Author : Philip Berry

My music teacher, Miss Herenka, gesticulated through the blue-tinged, sound-proofed glass. I watched her thin hands glide. Her voice came down from speakers in the circular ceiling of my training cell.

“Jenna come on! It’s not enough to go through the motions. Close your eyes, use the full length of the bow.”

I sighed. I gripped the bow more firmly.

“No. Soft hands! Tease the charge from each string. Find the frequency that maims.”

She could sense that my motivation was off.

“This simulator, I accept, offers little satisfaction…but in battle… oh, the chords will resonate.”

So passionate, this old musician. And I had to accept, she had seen it all. And survived.

“Death will dance forward. Together, Jenna, we’ll watch a black tango weave through the ranks, leaving doubt on every fingertip she touches.”

Yes. The power I could wield. I had seen glimpses of it.

The first school concert, high summer, out in the field. My playing caused half the school to collapse in a swoon. Three children and two parents died. I was taken to the mountains where I joined the Conservatory at the age of eight and entered higher training.

The nature of my gift was explained to me – the ability to match the frequency of the music I made to a person’s emotions… and more, the power to manipulate those emotions. As the first year progressed the broad strokes of feeling were dissected and re-arranged, through tiny adjustments in technique: the speed with which I sawed the horse-hair bow, the pressure of my fingers on the cat-gut strings, the way my body swayed. Soon I was able to give instructions, or orders. Prisoners of war were made to stand within earshot, and I watched them tremble. My orders could not resisted, because they were packaged in strong emotion.
My music had been weaponised.

Danny.

My first friend.

Miss Herenka sensed my sadness. Yet, monster that she was, she seemed to have forgotten his name.

“Oh Jenna. Your friend, the boy. I know you are sad. But you should have seen him last week. He requested the Eastern front, he knew we were weakening there. Dropped into the field, he didn’t even look up. His parents watched from the orbiter with me. So proud.”

I knew the truth. He had understood the child soldier’s fate, so he chose the most dangerous theatre.

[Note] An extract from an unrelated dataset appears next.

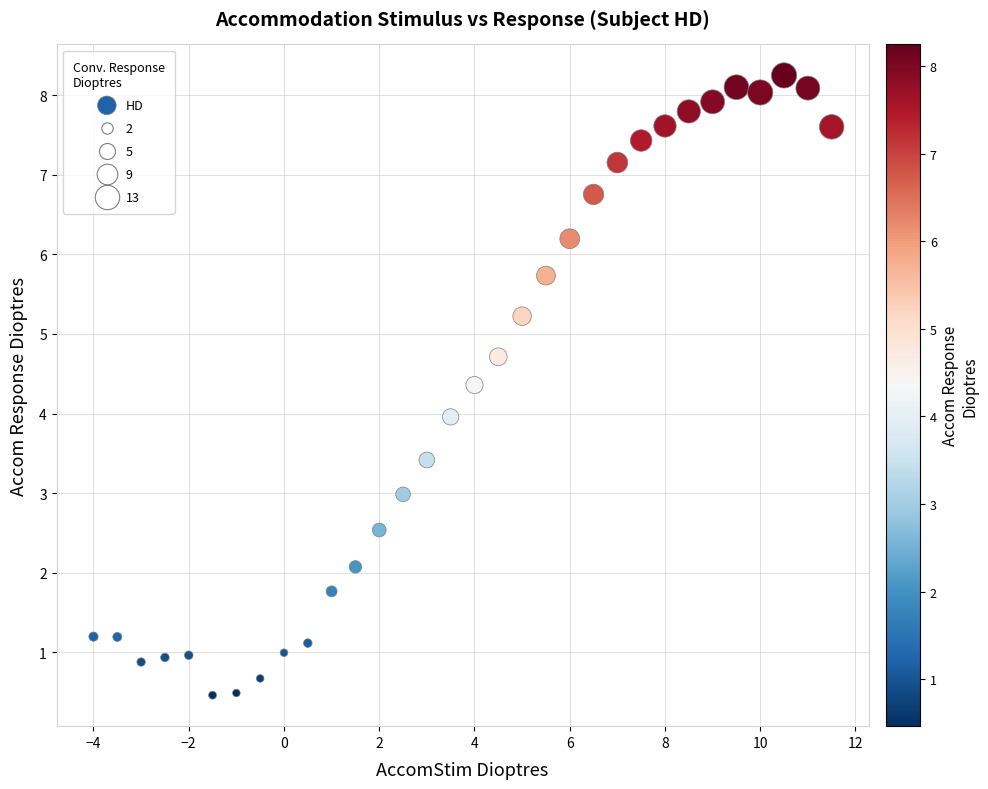

What is the range of Y values (max minus min)?

7.8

“The chords, they were beautiful, entered their collective consciousness… and led the sixth army off the Galen plateau. Victory! After two years of bloody attrition!”

It was true. He induced mass hysteria and ran a feared army off the high ground. I had seen the war report. But it had not mentioned Danny. And he had not come back.

“His name will live long. You have that talent Jenna, more. I am confident in you. It has been privilege. Now, come out of there and follow me. The General is here.”

The time had come.

My parents.

Would they sit in the orbiter looking down into the fire-lit smoke? Would they see me standing alone behind the enemy lines, playing, playing, playing… hoping to find the resonant frequency before a patrol picked me off with a single bolt.

“Come Jenna. Come.” She brushed my head affectionately. I knew Miss Herenka was genuinely fond of me. A bond existed. This would make it easier, I knew, to throw out a few toxic notes just for her during the final performance. Relayed to the orbiter, they would enter her mind and avenge each child doomed by her lethal tuition.